(Document passage)

Holding your tongue is sometimes a "specific requirement of love."

Pope Francis’s apostolic exhortation Amoris Laetitia (The Joy of Love) stirred up some controversy on its publication almost six years ago. One extraordinary section, however, continues to be all but overlooked. In chapter 4, “Love in Marriage,” the Holy Father offers a moving exegesis of that popular wedding reading, St. Paul’s ode to love from 1 Corinthians.

It’s about more than marriage, though; it’s the sorely needed virtue of mercy in action. The love that St. Paul celebrates as the greatest and most enduring virtue is intended to be the pattern for every human relationship. That’s why Pope Francis’s reflections (in paragraphs 112-113 of Amoris Laetitia) on the phrase “[Love] bears all things” blew me away.

First, Paul says that love “bears all things” (panta stégei). This is about more than simply putting up with evil; it has to do with the use of the tongue. The verb can mean “holding one’s peace” about what may be wrong with another person. … In seeking to uphold God’s law we must never forget this specific requirement of love.

(AL #112)

According to Paul and to Francis, then, holding one’s peace is not just an optional nice thing to do but a “specific requirement of love”: Hold. Your. Tongue. Far more often than I want to admit, the merciful thing, the loving thing to do is to hush.

It’s not a new notion. The Letter of James pulls no punches about the destructive power of unmerciful speech among the first Christians.

Consider how small a fire can set a huge forest ablaze. The tongue is also a fire. It exists among our members as a world of malice, defiling the whole body and setting the entire course of our lives on fire, itself set on fire by Gehenna.

(End Document passage)
(Source information)

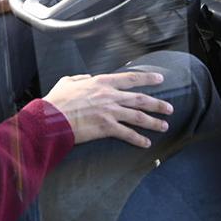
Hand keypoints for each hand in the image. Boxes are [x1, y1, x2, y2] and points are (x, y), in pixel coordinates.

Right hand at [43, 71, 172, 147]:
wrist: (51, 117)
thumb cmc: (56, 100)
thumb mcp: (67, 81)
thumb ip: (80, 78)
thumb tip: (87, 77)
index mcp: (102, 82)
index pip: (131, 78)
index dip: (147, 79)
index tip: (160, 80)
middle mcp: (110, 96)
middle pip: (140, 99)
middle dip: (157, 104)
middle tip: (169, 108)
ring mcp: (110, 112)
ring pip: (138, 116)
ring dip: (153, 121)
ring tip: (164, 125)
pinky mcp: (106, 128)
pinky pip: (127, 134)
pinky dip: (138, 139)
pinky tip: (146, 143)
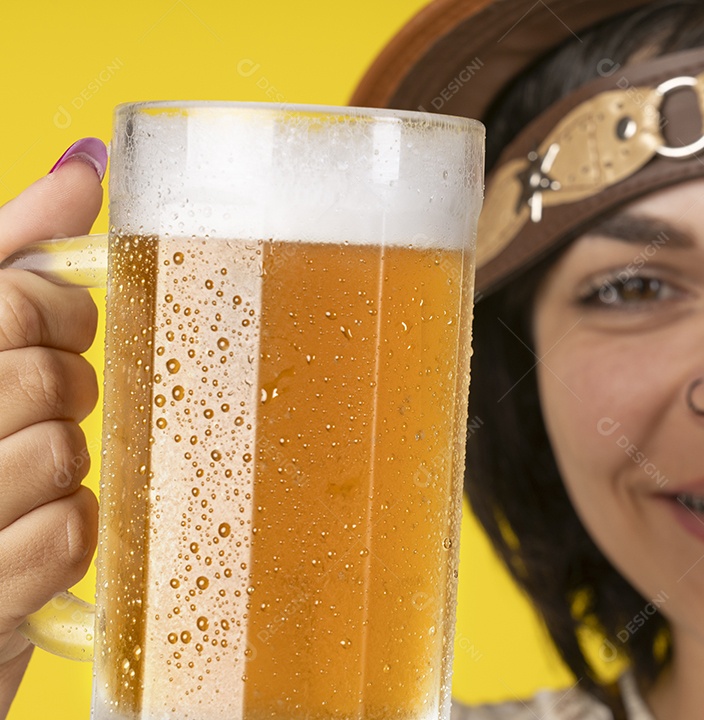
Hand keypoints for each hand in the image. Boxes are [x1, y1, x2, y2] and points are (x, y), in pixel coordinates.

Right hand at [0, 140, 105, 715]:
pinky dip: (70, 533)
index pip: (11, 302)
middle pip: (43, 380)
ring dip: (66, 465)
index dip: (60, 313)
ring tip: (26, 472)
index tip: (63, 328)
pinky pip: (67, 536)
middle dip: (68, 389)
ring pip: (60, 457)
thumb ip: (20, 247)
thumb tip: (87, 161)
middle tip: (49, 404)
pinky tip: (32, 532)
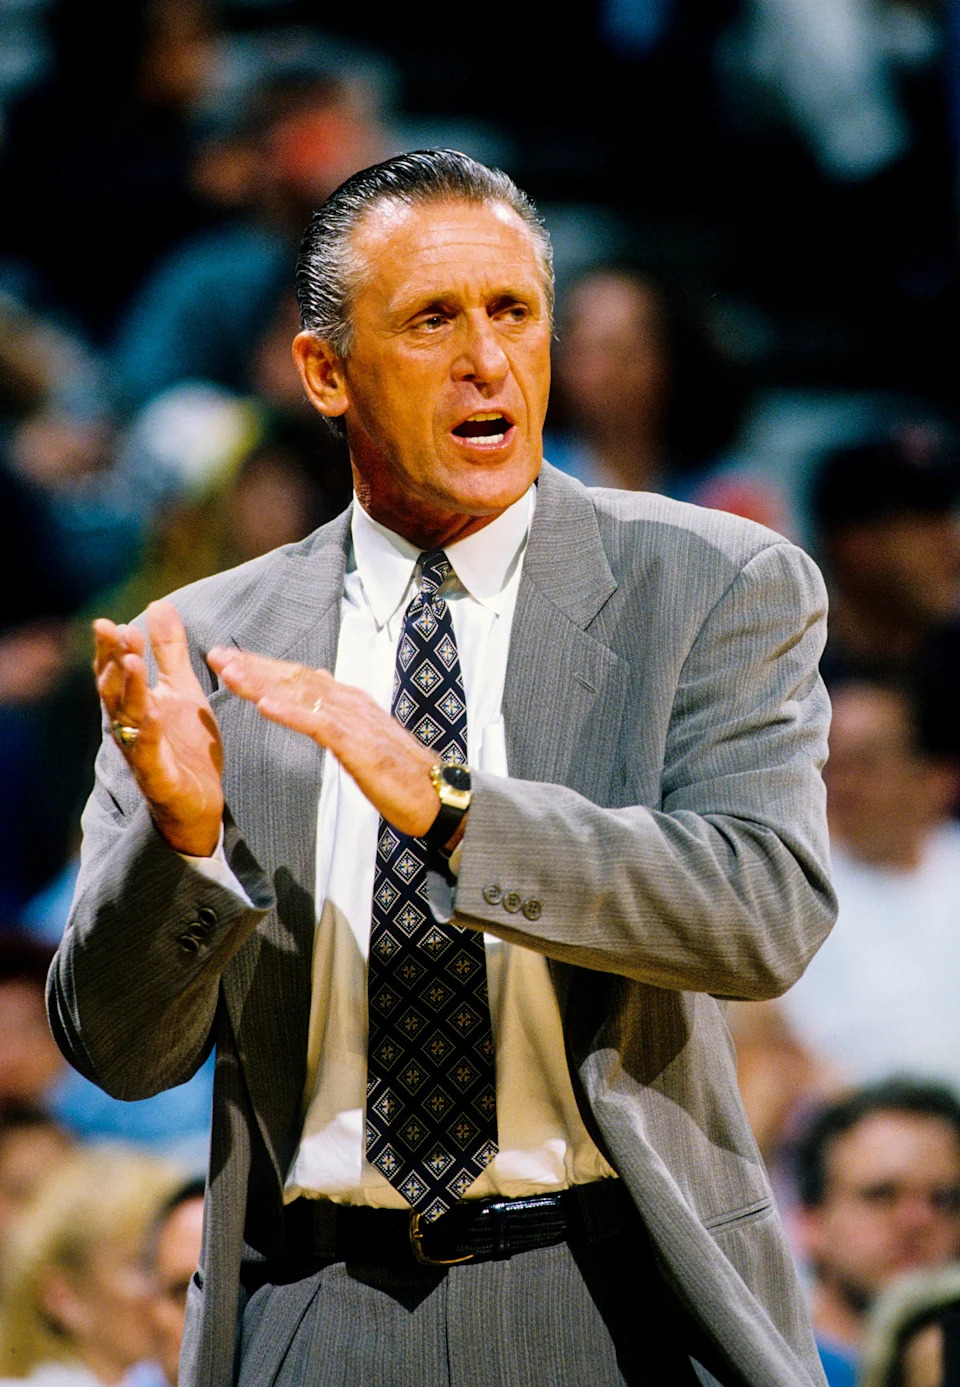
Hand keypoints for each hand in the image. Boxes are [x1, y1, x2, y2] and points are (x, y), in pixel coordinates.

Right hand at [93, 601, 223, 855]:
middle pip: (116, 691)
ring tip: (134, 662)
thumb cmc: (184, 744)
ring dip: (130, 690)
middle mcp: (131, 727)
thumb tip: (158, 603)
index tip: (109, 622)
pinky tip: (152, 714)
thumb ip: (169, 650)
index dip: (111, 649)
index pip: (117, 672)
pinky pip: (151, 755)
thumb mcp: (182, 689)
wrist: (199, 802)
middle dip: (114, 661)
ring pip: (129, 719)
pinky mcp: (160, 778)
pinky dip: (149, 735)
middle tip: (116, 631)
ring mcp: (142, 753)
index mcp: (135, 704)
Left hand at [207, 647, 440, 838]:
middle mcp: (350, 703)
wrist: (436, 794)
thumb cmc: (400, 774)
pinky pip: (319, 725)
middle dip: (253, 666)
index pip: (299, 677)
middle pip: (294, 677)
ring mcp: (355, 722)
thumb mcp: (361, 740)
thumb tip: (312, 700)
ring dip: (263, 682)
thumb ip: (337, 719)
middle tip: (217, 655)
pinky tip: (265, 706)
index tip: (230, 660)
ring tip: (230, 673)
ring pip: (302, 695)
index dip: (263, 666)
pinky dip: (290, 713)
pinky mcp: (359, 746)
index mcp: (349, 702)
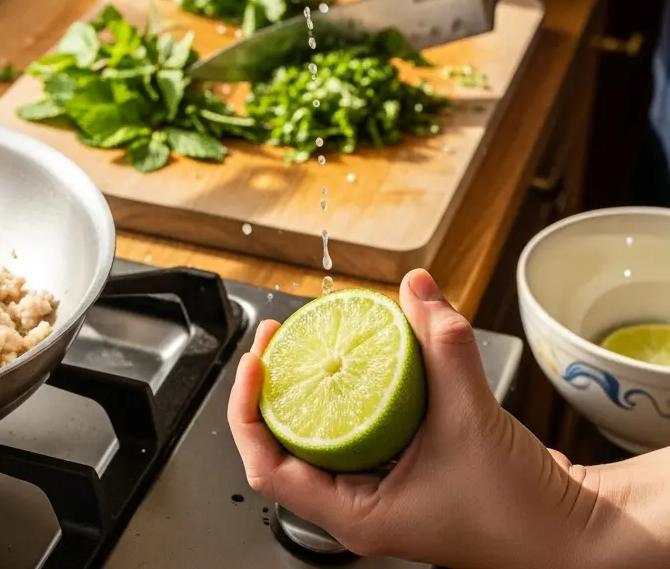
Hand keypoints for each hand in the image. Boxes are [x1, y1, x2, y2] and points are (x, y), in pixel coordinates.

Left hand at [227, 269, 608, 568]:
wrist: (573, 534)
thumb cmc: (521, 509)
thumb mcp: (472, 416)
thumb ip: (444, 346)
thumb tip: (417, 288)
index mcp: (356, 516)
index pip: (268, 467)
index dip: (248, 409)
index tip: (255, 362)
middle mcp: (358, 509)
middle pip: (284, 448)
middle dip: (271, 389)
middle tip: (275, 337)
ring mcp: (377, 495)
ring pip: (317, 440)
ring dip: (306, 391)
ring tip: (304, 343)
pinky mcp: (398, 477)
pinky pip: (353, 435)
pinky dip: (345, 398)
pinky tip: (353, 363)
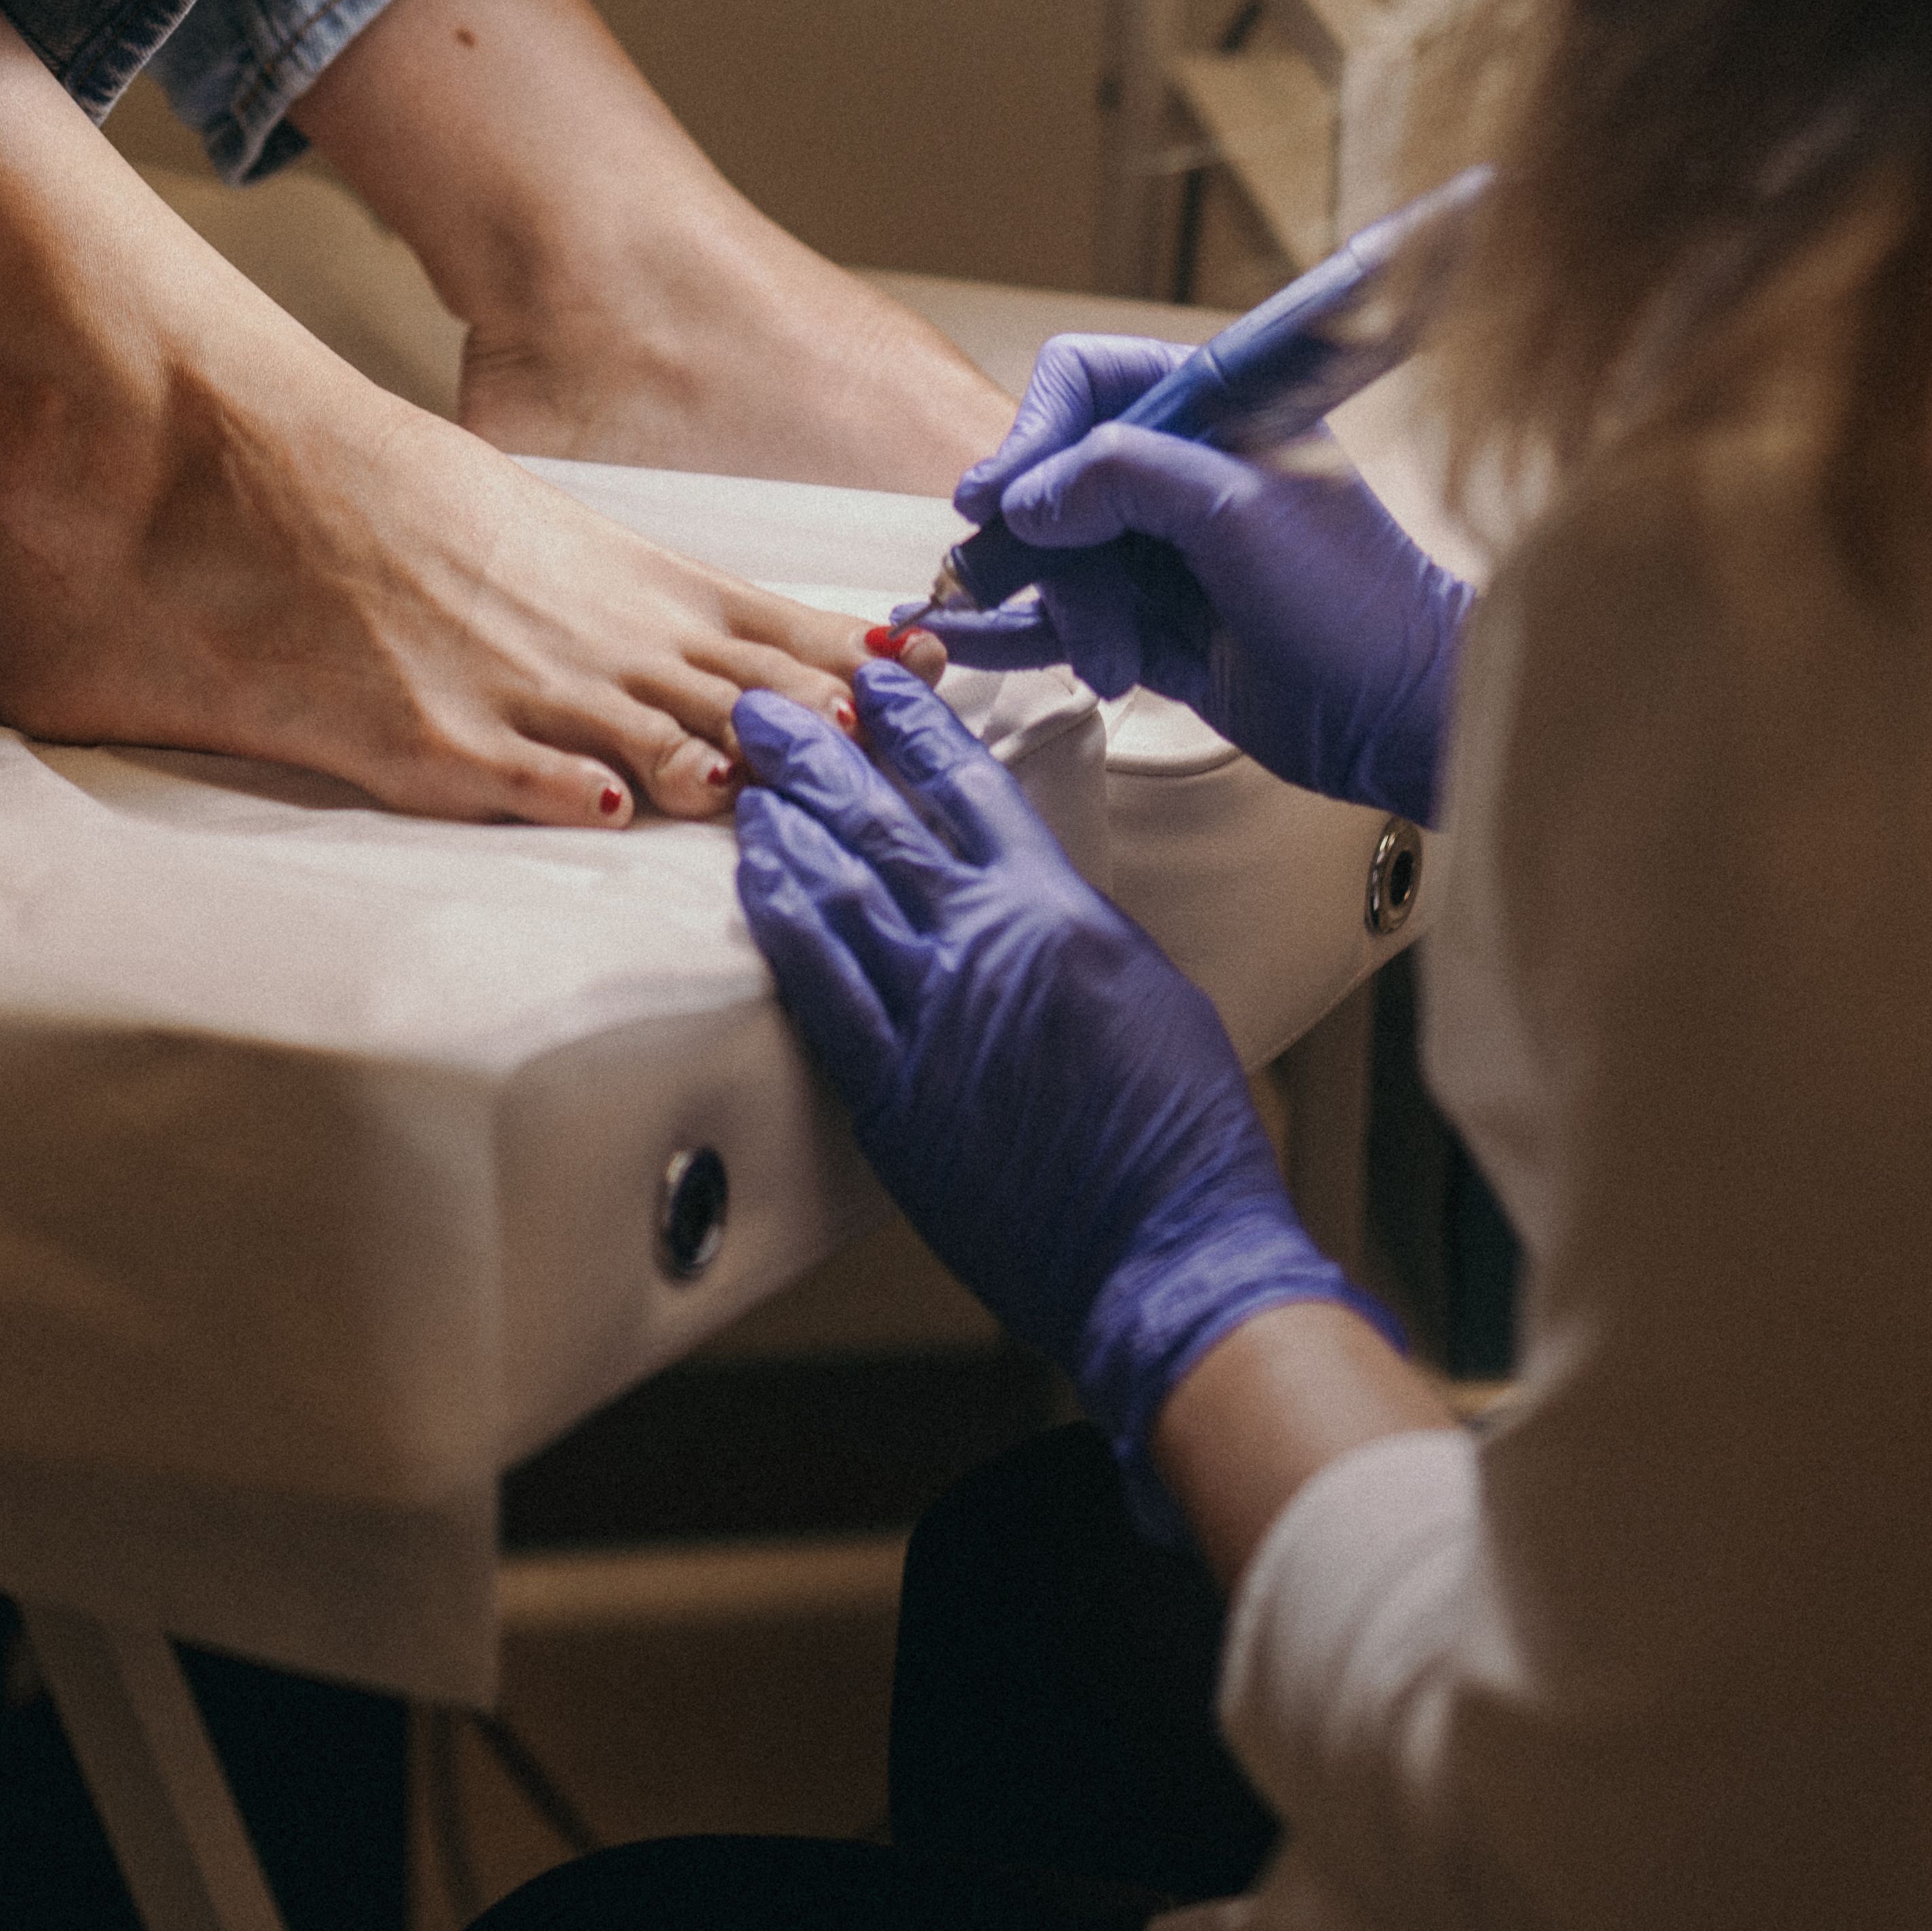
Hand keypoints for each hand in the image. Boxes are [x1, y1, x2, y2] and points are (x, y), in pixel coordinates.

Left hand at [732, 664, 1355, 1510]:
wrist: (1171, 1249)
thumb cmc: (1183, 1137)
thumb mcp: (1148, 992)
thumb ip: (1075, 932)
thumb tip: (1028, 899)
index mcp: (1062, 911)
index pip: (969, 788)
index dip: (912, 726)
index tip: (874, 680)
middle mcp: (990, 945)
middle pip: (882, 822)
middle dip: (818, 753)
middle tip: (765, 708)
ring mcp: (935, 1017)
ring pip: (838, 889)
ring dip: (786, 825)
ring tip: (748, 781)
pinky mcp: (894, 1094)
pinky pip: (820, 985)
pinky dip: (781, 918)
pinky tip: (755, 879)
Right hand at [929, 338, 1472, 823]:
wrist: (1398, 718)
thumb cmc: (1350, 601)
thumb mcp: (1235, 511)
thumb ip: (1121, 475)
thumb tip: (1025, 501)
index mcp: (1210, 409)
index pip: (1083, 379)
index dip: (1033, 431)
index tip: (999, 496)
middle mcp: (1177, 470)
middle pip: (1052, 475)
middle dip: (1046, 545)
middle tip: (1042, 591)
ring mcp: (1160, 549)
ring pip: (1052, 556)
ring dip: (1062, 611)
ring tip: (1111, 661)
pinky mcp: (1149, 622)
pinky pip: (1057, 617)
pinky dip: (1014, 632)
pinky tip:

(End Source information)

◆ Work instructions
1. Name every book of the Bible and every papal document that the passage about holding one's tongue mentions.
2. From the passage about holding one's tongue, pull out the words word for word, starting with "It’s about more" and going on through "blew me away.".
The rows have nothing to do with the passage about holding one's tongue.

◆ Results of the tasks
1.
- Amoris Laetitia (The Joy of Love)
- 1 Corinthians
- the Letter of James

2.
It’s about more than marriage, though; it’s the sorely needed virtue of mercy in action. The love that St. Paul celebrates as the greatest and most enduring virtue is intended to be the pattern for every human relationship. That’s why Pope Francis’s reflections (in paragraphs 112-113 of Amoris Laetitia) on the phrase “[Love] bears all things” blew me away.